Мы встречались по-прежнему у Лильки на квартире. Иногда она вдруг впадала в какое-то  грустное состояние и говорила, что плохо себя чувствует и поэтому мы не поедем к ней.   В это время она задавала мне примерно один и тот же вопрос: « Я тебе нужна только для этого?»  - «Нет, почему? – говорил я искренно. - Ты мне нравишься. И мне  с тобой хорошо». Про любовь мне говорить не хотелось.  Кажется, она как-то меня спросила: «Ты меня любишь?» И я легко ответил: «Люблю!» Иногда в плохом настроении она передумывала и тогда мы все-таки ехали к ней. Когда я этого очень хотел, то придумывал  что-то такое, что меняло ее настроение. Она начинала смеяться, и я тогда знал, что мы поедем к ней.

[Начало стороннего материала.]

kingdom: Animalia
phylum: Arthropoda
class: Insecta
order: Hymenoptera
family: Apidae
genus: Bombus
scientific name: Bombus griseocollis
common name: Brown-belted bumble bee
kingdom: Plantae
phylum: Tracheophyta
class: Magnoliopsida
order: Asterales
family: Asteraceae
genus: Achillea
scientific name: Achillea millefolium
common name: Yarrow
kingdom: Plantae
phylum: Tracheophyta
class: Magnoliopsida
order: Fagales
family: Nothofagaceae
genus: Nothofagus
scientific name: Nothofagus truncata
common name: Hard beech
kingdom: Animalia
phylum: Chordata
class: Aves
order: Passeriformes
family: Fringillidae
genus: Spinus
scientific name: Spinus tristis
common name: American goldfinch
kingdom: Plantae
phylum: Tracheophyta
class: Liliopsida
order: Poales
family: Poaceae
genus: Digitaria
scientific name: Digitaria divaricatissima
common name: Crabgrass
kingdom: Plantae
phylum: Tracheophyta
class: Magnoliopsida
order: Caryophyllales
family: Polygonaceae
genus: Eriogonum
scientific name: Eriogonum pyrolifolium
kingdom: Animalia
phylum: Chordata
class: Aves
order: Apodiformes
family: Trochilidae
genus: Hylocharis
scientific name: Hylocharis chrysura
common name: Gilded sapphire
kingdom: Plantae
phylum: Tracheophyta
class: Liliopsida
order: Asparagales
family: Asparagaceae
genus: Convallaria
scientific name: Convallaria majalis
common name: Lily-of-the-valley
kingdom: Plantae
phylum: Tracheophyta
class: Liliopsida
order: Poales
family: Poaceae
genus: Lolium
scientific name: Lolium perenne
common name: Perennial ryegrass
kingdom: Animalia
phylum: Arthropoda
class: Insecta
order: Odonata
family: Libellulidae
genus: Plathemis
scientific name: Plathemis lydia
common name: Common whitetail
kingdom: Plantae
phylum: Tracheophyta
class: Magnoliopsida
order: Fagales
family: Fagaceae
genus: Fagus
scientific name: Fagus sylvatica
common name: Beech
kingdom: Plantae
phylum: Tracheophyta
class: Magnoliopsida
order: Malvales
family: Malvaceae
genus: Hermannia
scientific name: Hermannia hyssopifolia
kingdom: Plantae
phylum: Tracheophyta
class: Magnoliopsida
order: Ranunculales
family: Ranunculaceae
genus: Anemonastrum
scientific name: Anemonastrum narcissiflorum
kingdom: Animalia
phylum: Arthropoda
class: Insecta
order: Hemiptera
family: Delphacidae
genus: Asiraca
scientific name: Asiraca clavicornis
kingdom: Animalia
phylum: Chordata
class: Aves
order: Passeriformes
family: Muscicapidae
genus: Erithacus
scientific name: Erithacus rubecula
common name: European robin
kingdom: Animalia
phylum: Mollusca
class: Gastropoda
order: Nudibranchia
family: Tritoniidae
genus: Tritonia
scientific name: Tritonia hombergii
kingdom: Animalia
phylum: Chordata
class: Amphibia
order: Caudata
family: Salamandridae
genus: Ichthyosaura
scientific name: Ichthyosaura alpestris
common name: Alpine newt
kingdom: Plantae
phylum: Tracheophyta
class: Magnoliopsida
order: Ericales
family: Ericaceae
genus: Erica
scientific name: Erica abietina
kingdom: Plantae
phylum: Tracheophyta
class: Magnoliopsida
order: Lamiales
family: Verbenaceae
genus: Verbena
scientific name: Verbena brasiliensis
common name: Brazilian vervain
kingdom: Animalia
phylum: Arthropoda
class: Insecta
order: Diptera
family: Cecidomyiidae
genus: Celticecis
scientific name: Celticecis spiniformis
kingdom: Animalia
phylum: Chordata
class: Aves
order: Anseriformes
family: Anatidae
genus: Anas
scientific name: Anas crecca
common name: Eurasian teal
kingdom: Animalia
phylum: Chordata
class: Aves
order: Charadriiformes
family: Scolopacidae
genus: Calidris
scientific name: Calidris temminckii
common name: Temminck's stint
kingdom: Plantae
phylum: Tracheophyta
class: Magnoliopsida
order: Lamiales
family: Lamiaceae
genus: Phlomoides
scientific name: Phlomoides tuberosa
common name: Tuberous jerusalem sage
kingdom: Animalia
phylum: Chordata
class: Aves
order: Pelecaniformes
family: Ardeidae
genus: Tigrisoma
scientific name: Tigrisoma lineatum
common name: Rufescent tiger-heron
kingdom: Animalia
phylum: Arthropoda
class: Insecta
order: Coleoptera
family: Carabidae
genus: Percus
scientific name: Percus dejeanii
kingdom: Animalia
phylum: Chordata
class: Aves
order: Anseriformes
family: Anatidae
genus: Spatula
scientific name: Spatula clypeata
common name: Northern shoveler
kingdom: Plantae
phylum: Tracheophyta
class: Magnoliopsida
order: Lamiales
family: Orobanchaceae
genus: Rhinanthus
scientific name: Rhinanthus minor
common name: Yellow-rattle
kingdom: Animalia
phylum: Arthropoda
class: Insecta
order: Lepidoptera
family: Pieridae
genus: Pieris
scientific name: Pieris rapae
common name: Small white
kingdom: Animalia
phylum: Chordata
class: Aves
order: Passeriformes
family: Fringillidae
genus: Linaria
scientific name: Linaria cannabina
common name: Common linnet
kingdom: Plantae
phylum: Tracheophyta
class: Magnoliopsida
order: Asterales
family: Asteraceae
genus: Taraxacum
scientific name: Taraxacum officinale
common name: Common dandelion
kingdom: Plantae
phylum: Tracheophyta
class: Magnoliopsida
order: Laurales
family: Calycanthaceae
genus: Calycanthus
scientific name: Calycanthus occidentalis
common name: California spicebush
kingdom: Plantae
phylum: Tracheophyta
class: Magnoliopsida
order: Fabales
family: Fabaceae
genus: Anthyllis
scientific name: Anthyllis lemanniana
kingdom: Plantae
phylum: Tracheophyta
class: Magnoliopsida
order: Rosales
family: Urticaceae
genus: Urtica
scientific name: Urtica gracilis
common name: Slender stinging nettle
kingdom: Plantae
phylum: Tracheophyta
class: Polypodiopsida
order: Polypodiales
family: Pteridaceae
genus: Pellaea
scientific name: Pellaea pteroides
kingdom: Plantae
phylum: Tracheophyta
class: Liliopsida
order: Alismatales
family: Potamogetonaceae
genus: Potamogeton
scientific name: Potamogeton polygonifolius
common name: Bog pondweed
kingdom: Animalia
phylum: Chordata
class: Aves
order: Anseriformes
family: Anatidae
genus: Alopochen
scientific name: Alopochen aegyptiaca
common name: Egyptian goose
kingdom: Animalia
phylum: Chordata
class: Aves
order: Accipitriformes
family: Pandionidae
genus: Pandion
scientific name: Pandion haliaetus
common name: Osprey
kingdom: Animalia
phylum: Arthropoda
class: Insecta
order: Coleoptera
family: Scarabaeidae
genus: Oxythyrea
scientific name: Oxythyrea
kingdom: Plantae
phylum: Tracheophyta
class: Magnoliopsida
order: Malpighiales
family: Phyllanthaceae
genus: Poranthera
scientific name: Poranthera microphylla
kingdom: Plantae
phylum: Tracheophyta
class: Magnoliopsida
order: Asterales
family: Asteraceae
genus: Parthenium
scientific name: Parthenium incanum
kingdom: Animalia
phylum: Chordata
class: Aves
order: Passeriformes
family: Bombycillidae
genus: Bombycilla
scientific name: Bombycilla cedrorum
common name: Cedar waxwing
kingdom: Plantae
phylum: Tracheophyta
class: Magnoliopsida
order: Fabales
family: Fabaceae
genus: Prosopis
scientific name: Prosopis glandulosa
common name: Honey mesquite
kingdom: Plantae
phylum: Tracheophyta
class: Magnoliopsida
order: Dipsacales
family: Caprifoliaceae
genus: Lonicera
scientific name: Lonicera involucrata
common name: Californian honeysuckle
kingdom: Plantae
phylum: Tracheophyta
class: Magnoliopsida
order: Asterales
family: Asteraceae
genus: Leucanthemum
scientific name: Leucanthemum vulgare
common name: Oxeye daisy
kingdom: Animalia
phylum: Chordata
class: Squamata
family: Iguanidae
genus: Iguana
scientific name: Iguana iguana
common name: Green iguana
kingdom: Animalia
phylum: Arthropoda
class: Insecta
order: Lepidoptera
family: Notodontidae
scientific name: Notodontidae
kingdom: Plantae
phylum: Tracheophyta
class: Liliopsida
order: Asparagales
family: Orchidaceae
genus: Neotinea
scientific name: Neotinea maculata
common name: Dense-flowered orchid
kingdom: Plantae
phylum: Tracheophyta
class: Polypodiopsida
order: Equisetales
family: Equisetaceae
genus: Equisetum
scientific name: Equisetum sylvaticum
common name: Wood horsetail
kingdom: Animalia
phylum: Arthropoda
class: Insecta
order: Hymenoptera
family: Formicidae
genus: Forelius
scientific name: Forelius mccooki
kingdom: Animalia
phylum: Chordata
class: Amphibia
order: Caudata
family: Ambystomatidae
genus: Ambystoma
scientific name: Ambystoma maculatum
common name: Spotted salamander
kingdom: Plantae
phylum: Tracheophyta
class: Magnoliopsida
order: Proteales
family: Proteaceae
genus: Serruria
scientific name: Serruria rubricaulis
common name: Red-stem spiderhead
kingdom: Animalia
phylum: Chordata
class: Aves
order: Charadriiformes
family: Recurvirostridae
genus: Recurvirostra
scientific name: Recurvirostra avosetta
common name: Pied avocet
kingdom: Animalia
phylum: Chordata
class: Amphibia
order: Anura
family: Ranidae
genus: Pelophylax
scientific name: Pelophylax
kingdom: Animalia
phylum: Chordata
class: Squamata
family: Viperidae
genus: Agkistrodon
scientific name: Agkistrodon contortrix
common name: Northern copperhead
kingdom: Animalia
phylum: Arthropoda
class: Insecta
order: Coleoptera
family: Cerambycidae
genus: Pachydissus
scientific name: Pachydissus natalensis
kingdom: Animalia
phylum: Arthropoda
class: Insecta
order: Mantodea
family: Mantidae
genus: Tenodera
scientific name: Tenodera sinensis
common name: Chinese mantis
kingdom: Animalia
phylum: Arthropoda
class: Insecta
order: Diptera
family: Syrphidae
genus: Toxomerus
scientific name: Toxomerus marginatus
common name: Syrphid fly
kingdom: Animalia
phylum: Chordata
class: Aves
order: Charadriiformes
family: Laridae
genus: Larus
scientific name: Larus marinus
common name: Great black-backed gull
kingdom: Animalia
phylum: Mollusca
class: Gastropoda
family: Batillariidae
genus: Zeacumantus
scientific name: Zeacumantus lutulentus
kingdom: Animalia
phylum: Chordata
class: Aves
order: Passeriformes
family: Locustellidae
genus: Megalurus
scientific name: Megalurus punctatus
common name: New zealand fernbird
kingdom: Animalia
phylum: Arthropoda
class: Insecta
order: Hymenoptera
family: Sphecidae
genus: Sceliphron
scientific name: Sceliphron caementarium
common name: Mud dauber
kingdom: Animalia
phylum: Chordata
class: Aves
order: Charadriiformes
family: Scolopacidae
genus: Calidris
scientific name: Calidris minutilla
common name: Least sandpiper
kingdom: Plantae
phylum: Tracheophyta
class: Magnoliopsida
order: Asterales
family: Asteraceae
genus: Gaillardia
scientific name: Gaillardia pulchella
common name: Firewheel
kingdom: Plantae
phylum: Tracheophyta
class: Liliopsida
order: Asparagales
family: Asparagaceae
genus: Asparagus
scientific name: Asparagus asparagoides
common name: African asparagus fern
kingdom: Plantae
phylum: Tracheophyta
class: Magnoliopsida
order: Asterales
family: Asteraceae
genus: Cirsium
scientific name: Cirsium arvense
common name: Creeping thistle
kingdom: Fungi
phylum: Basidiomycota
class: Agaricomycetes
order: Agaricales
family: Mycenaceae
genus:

Чтобы партнер лучше понимал партнершу, она должна объяснять ему причины своего отказа. Причины могут быть самые разные: психологические, социальные, нравственные, физиологические… Сначала Лилька говорила мне: «Сегодня нельзя». «Когда будет можно?» - спрашивал я. Она назвала число. И потом везла меня домой раньше назначенного. «Ты же говорила мне другое число. Я готов подождать…» - говорил я в постели после близости. «Понимаешь, у нас, женщин, есть около несколько дней, когда она может жить половой  жизнью и не забеременеть. Это примерно три дня до месячных и три дня после». - «Значит, в эти дни мы можем с тобой безрассудствовать?» - улыбаясь, спрашивал я. «Нет, риск все равно остается, - сказала она испуганно, и противясь моим мыслям. К тому же они иногда запаздывают…» – «Ну предположим с «до» можно неправильно рассчитать, - размышлял вслух я, подводя ее к нужному выводу. - С «после» то ошибиться нельзя». – Все равно, - зажималась она, - не хочется рисковать». – «Тогда как же сегодня? Ты называла мне другое число». – «Я немного рисковала… Мне очень хотелось, - сказала она в борьбе с собой. -  И потом мы же  договорились, чтобы ты  не в меня. И я сразу потом пошла мыться…» – «Есть же презервативы…» -  как бы между прочим сказал я.  «Я их терпеть не могу… Нет, если ты хочешь, то иди покупай». – «Ты что стесняешься?» - удивился я. «Я не люблю с ними… К тому же есть другие средства. Порошки  мази… Но мало ли что… Всякое бывает…» - «Аборт…» - сказал я  просто для того, чтобы выяснить все до конца.  «Нет-нет-нет…  Ты что?  Я на это никогда не пойду… Это  вредно для здоровья. Если хочешь, иди покупай эти…» - «Ты боишься, что о нас кто-то узнает?» - «Да. В аптеках кто-то может увидеть и услышать…О нас и так уже говорят на работе. Видели, как ты меня встречаешь. И мама мне сказала…» – «Что?»  - «Чтобы я была осторожной…» - «Она знает?..» - поднялся я на локте и посмотрел на ее нагое, роскошной тело. – «Нет, что ты? - снова испугалась она. – Догадывается… Наверно, по мне это как-то видно…» 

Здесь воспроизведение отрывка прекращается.